[Start of Listed records]

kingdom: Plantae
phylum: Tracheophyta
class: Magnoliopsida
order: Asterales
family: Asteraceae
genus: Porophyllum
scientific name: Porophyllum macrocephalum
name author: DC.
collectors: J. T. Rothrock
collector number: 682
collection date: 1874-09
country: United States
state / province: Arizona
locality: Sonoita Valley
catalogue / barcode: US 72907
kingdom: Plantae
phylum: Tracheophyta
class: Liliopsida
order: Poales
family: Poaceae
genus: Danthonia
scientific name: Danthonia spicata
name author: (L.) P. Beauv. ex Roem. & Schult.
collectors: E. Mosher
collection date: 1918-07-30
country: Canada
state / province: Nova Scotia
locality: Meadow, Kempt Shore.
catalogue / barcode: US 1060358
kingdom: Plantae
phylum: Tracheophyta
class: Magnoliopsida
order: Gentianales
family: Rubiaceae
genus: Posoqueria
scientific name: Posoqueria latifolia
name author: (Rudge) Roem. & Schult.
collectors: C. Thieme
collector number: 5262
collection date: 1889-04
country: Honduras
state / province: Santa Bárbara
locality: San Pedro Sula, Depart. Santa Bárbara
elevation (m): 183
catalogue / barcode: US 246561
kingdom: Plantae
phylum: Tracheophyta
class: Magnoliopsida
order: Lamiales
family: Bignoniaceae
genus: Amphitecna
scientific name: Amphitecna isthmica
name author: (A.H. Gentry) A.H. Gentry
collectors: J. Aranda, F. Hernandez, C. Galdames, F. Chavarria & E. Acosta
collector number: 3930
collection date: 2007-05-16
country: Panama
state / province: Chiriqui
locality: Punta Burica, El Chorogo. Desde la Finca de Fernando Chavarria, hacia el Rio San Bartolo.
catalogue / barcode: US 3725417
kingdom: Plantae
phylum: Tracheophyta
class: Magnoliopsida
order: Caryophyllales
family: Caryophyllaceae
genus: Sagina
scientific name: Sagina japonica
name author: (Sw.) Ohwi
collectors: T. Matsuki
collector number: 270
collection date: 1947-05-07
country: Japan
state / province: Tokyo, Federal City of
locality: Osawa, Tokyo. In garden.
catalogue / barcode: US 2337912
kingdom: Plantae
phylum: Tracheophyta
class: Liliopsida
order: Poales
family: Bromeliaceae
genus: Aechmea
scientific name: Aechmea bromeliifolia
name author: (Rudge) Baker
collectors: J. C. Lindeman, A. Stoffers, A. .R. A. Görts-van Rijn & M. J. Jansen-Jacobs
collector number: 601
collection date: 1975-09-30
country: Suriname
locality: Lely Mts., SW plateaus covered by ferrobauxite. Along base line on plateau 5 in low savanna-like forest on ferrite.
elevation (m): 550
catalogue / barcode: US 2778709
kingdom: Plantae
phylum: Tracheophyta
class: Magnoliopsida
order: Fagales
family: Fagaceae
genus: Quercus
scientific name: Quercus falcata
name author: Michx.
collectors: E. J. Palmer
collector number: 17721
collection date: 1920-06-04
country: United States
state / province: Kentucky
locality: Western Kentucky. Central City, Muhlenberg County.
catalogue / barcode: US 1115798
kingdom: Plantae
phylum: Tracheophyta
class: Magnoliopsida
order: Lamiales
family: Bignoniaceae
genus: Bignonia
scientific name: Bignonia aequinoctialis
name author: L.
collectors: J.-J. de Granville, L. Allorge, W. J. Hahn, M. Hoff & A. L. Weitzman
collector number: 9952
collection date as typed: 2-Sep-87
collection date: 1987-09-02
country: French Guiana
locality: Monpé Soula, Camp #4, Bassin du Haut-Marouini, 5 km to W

[End of Listed records]

Please copy the material from its first line through the line containing "locality: Meadow, Kempt Shore.", both included, keeping every line unchanged.

• [Written answer]
kingdom: Plantae
phylum: Tracheophyta
class: Magnoliopsida
order: Asterales
family: Asteraceae
genus: Porophyllum
scientific name: Porophyllum macrocephalum
name author: DC.
collectors: J. T. Rothrock
collector number: 682
collection date: 1874-09
country: United States
state / province: Arizona
locality: Sonoita Valley
catalogue / barcode: US 72907
kingdom: Plantae
phylum: Tracheophyta
class: Liliopsida
order: Poales
family: Poaceae
genus: Danthonia
scientific name: Danthonia spicata
name author: (L.) P. Beauv. ex Roem. & Schult.
collectors: E. Mosher
collection date: 1918-07-30
country: Canada
state / province: Nova Scotia
locality: Meadow, Kempt Shore.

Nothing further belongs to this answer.